Cursé el bachillerato en el Colegio Eucarístico de Santa Teresa en Cartagena de Indias y recibí de
Fotografía: Lidia Corciones

Fotografía: Lidia Corcione


 Miguel las clases de biología y luego de química. Se decía en los pasillos que era poeta, pero para esa época tenía un cliché metido en la cabeza que me impedía creerlo.
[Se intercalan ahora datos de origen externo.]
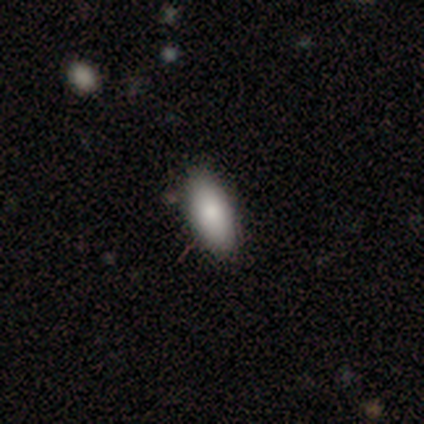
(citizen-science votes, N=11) Smooth or featured: smooth — 82% (featured or disk — 18%)
How rounded: in between — 89% (cigar-shaped — 11%)
Merging: none — 100%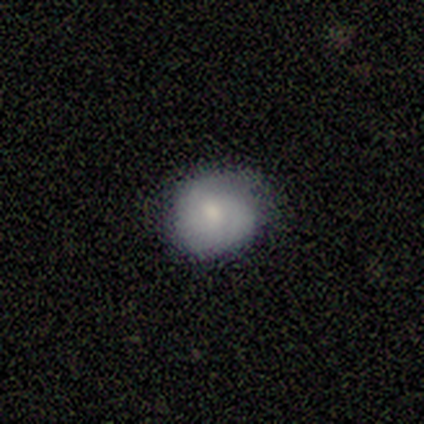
A smooth galaxy with no disk features (60%) that is round (100%).

Vote fractions:
- Smooth or featured? smooth: 60% / featured or disk: 40% / star or artifact: 0%
- How rounded? round: 100% / in between: 0% / cigar-shaped: 0%
- Merging? none: 80% / minor disturbance: 20% / major disturbance: 0% / merger: 0%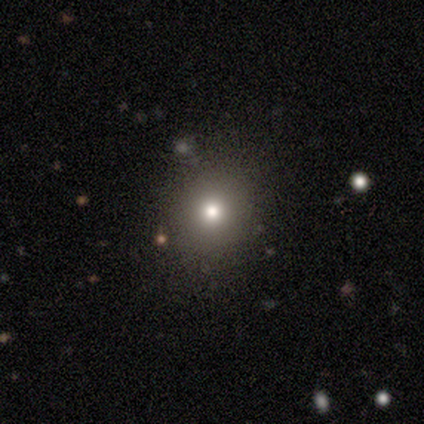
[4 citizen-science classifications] This is possibly a smooth galaxy (50%, tied with star or artifact). How rounded: possibly round (50%, tied with in between). Merging: clearly none (100%).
Sin embargo, el tiempo y su tejido hicieron su trabajo y volví a saber de Miguel y me hizo llegar las páginas en las que hoy lo recorro. 
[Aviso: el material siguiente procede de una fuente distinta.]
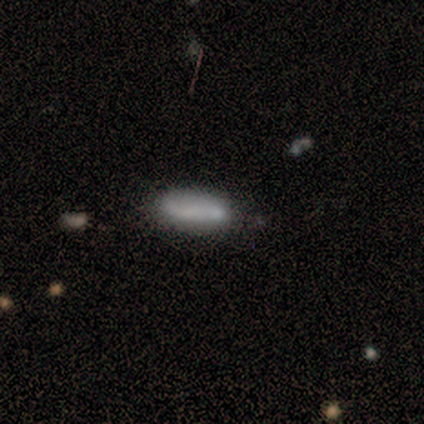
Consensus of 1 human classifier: This is clearly a smooth galaxy (100%). How rounded: clearly in between (100%). Merging: clearly none (100%).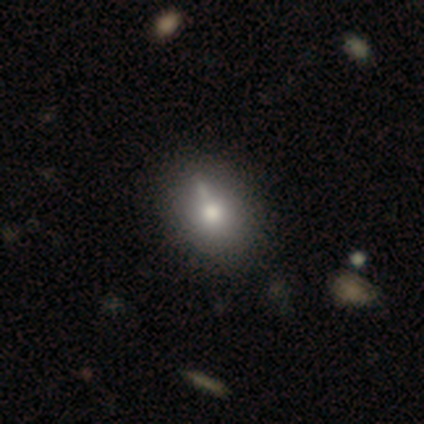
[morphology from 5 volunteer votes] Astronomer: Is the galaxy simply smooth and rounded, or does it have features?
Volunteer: smooth — 60%.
Mi camino en las letras no es precisamente en poesía, por tanto, es mi deseo que se entienda mi aproximación como intuitiva más que crítica, con el imperativo del maestro hecho poeta que habita mi cabeza. 
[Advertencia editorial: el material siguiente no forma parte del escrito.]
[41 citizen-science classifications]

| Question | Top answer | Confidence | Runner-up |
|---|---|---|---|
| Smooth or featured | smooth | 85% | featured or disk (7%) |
Esta es una colección de versos caribes desde su cariz melancólico y reflexivo, nacidos de un alma que se aventura en el camino de los motivos y que encuentra en la intimidad de su casa la libertad de palabras. Un escribano de lo onírico que me transporta al patio escolar en un aparte de Miedo de la tarde, ese mismo patio donde el poeta hacía rondas en busca de alguien mal sentado o alguna expresión inapropiada, plantando las semillas del buen comportamiento, o hasta la bondad de las certezas que son con frecuencia consuelo en la incertidumbre, tal cual su poema: Para otros vientos. Renglones que parecen construidos con los mismos colores con que dibujaba el sistema digestivo, en ese tono casi pictórico de Atrapando un poco de luz, y a veces en libertad visceral y con el alto duende, con algo del sabor de mi fantasma favorito de mis días de estudiante, de hoy y de siempre: Obregón, en: Creo en la luz

Párrafos forjados sin el abuso de la floritura, pero a veces si de lo narrativo… Confieso que lo disfruto más en los pasajes hijos del arrojo sin brújula donde la palabra es como el color al lienzo, como las conductas juveniles… Ese punto donde el poeta suelta las amarras de lo terreno y no teme decir: “Hay un ángel que defiende mis horas mientras ellos queman el carbón y el aliento con el que fui invitado a la hoguera de estos días.”. Me emociona cuando el poema me abraza y es Liturgia de lunas. Tal cual disfruto la elocuente valentía -a estos tiempos aciagos- de Estación del miedo, que tiene algo de Fauvé cuando es Instante y deliciosamente descarado cuando se dirige Al Ángel Escapado, a tono con una invitación que en este momento es más que deseable, de una copa por los instantes recuperados de la memoria, así sea con un Áspero sabor

Miguel Torres es una pluma caribe como lo es el atardecer en Marbella después de la lluvia, como el retorno de los pescadores en La Tenaza, como lo era el tablero después de borrar sus dedicados dibujos o los girasoles que, en su patio de Arjona, hoy, lo custodian. Una lectura que es consuelo en varios momentos -papel máximo de la poesía- y que mejor aún, no tiene entre sus pecados la mentira.